Staatsanwaltliche PR im Fall Tauss - "soziale Exekution"?
Gespeichert von Prof. Dr. Henning Ernst Müller am
Wie heute berichtet wird, hat die Karlsruher Staatsanwaltschaft ihre Anklageerhebung im Fall des Bundestagsabgeordneten Tauss angekündigt. Es fehle lediglich noch die Aufhebung der Immunität. Die Bild-Zeitung hatte offenbar bereits vorab berichtet, Oberstaatsanwalt Rüdiger Rehring bestätigte diese Berichterstattung nun und begründete die beabsichtigte Anklageerhebung gegenüber der Öffentlichkeit in tatsächlicher und rechtlicher Beziehung.
Tauss und sein Anwalt empörten sich über diese Vorgehensweise, da sie erst jetzt Akteneinsicht bekommen hätten und sie also noch keine Gelegenheit zur Stellungnahme bzw. zur Stellung von Beweisanträgen im Ermittlungsverfahren gehabt hätten. Die Handlungsweise der Staatsanwaltschaft komme einer "sozialen Exekution" gleich. (Pressemitteilung)
Die Einwände Tauss´ und seines Verteidigers sind zwar grundsätzlich durchaus beachtlich, doch ist ihre Verteidigungsstrategie (Berufung auf § 184 b Abs. 5 StGB) der Öffentlichkeit schon längst bekannt. Eine gerichtliche Klärung dieser Frage (bzw. Klärung eines evtl. Verbotsirrtums in diese Richtung) ist m. E. wünschenswert. Zudem hat Tauss sich das schlechte Bild in der Öffentlichkeit durch seine ungeschickte Vorgehensweise bei seinen "Ermittlungen" im Umfeld eines vermeintlichen Kinderschänderrings zumindest teilweise selbst zuzuschreiben.

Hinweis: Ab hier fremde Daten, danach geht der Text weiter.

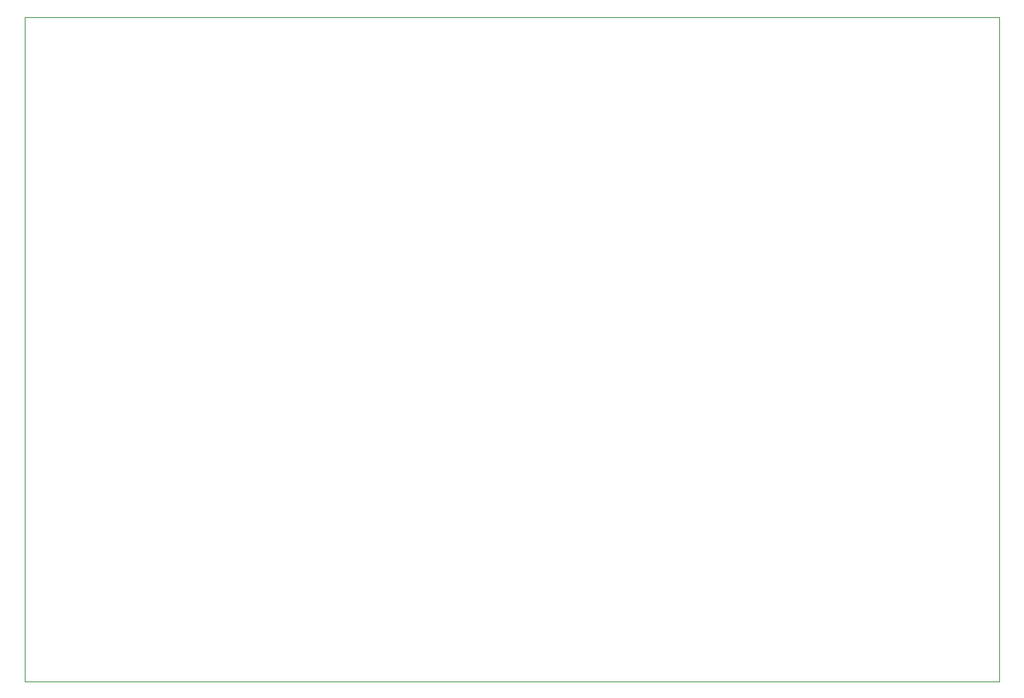
<source format=gbr>
G04 #@! TF.GenerationSoftware,KiCad,Pcbnew,(5.1.2-1)-1*
G04 #@! TF.CreationDate,2019-10-26T01:05:44+01:00*
G04 #@! TF.ProjectId,A500 14Mhz Accelerator,41353030-2031-4344-9d68-7a2041636365,rev?*
G04 #@! TF.SameCoordinates,Original*
G04 #@! TF.FileFunction,Profile,NP*
%FSLAX46Y46*%
G04 Gerber Fmt 4.6, Leading zero omitted, Abs format (unit mm)*
G04 Created by KiCad (PCBNEW (5.1.2-1)-1) date 2019-10-26 01:05:44*
%MOMM*%
%LPD*%
G04 APERTURE LIST*
%ADD10C,0.050000*%
G04 APERTURE END LIST*
D10*
X195000000Y-160000000D02*
X175000000Y-160000000D01*
X195000000Y-110000000D02*
X195000000Y-160000000D01*
X195000000Y-85000000D02*
X195000000Y-110000000D01*
X97000000Y-85000000D02*
X195000000Y-85000000D01*
X85000000Y-160000000D02*
X175000000Y-160000000D01*
X85000000Y-99000000D02*
X85000000Y-160000000D01*
X85000000Y-90000000D02*
X85000000Y-99000000D01*
X85000000Y-85000000D02*
X97000000Y-85000000D01*
X85000000Y-90000000D02*
X85000000Y-85000000D01*
M02*

</source>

Allerdings hatte die Staatsanwaltschaft vor einigen Monaten erklärt, sie habe zunächst gar nicht an die Öffentlichkeit gehen wollen, aber das Öffentlichkeitsinteresse habe sie "wie ein Tsunami" überrollt. Was Oberstaatsanwalt Rehring allerdings nicht davon abgehalten hat, die Presse mit weiteren Details der Ermittlungen zu füttern. (siehe hier)

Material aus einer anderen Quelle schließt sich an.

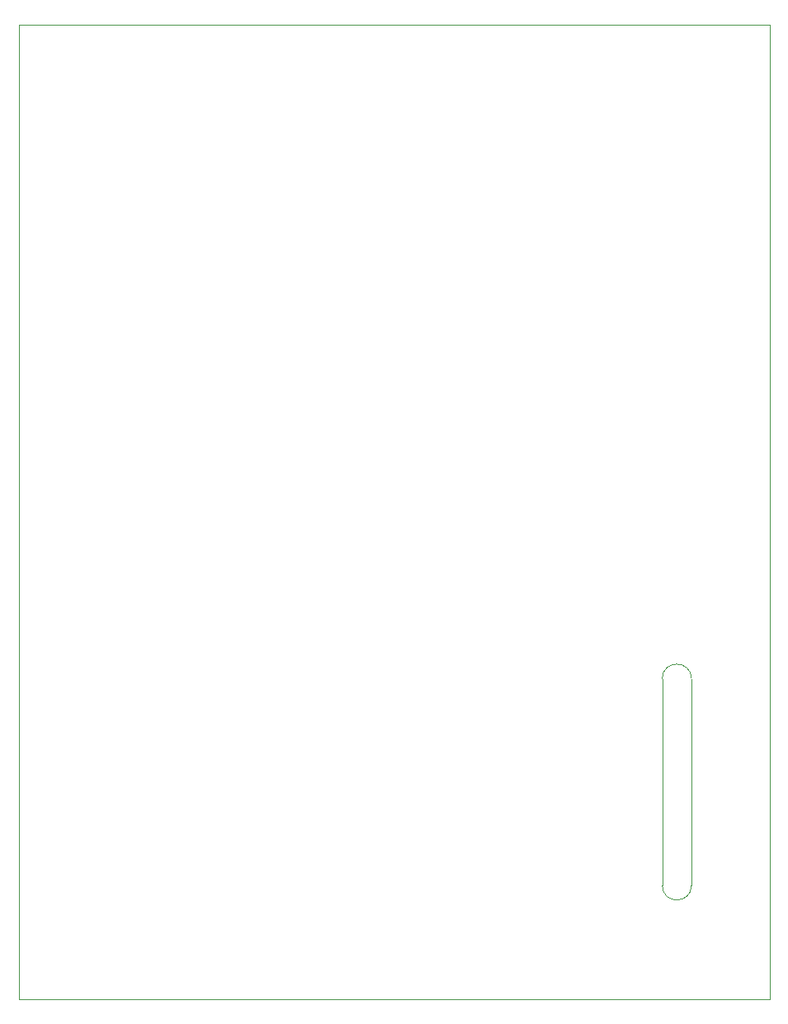
<source format=gbr>
G04 #@! TF.GenerationSoftware,KiCad,Pcbnew,(5.1.6)-1*
G04 #@! TF.CreationDate,2020-07-01T23:55:18-04:00*
G04 #@! TF.ProjectId,T-ShirtPress,542d5368-6972-4745-9072-6573732e6b69,rev?*
G04 #@! TF.SameCoordinates,Original*
G04 #@! TF.FileFunction,Profile,NP*
%FSLAX46Y46*%
G04 Gerber Fmt 4.6, Leading zero omitted, Abs format (unit mm)*
G04 Created by KiCad (PCBNEW (5.1.6)-1) date 2020-07-01 23:55:18*
%MOMM*%
%LPD*%
G01*
G04 APERTURE LIST*
G04 #@! TA.AperFunction,Profile*
%ADD10C,0.050000*%
G04 #@! TD*
G04 APERTURE END LIST*
D10*
X96000000Y-97100000D02*
G75*
G02*
X99000000Y-97100000I1500000J0D01*
G01*
X99000000Y-118300000D02*
G75*
G02*
X96000000Y-118300000I-1500000J0D01*
G01*
X96000000Y-97100000D02*
X96000000Y-118300000D01*
X99000000Y-118300000D02*
X99000000Y-97100000D01*
X30000000Y-130000000D02*
X30000000Y-100000000D01*
X107000000Y-130000000D02*
X30000000Y-130000000D01*
X107000000Y-30000000D02*
X107000000Y-130000000D01*
X100000000Y-30000000D02*
X107000000Y-30000000D01*
X30000000Y-100000000D02*
X30000000Y-80000000D01*
X80000000Y-30000000D02*
X100000000Y-30000000D01*
X30000000Y-80000000D02*
X30000000Y-30000000D01*
X30000000Y-30000000D02*
X80000000Y-30000000D01*
M02*

</source>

Auch angesichts der neuerdings offensiveren Pressearbeit der Staatsanwaltschaften im Allgemeinen, ist die Frage zu stellen: Liegt hier (noch) berechtigte Öffentlichkeitsarbeit der Staatsanwaltschaft vor? Oder wird mittels Umwegs über die Medienöffentlichkeit versucht, auf die Entscheidung des Parlaments im Hinblick auf die Immunitätsaufhebung Einfluss zu nehmen?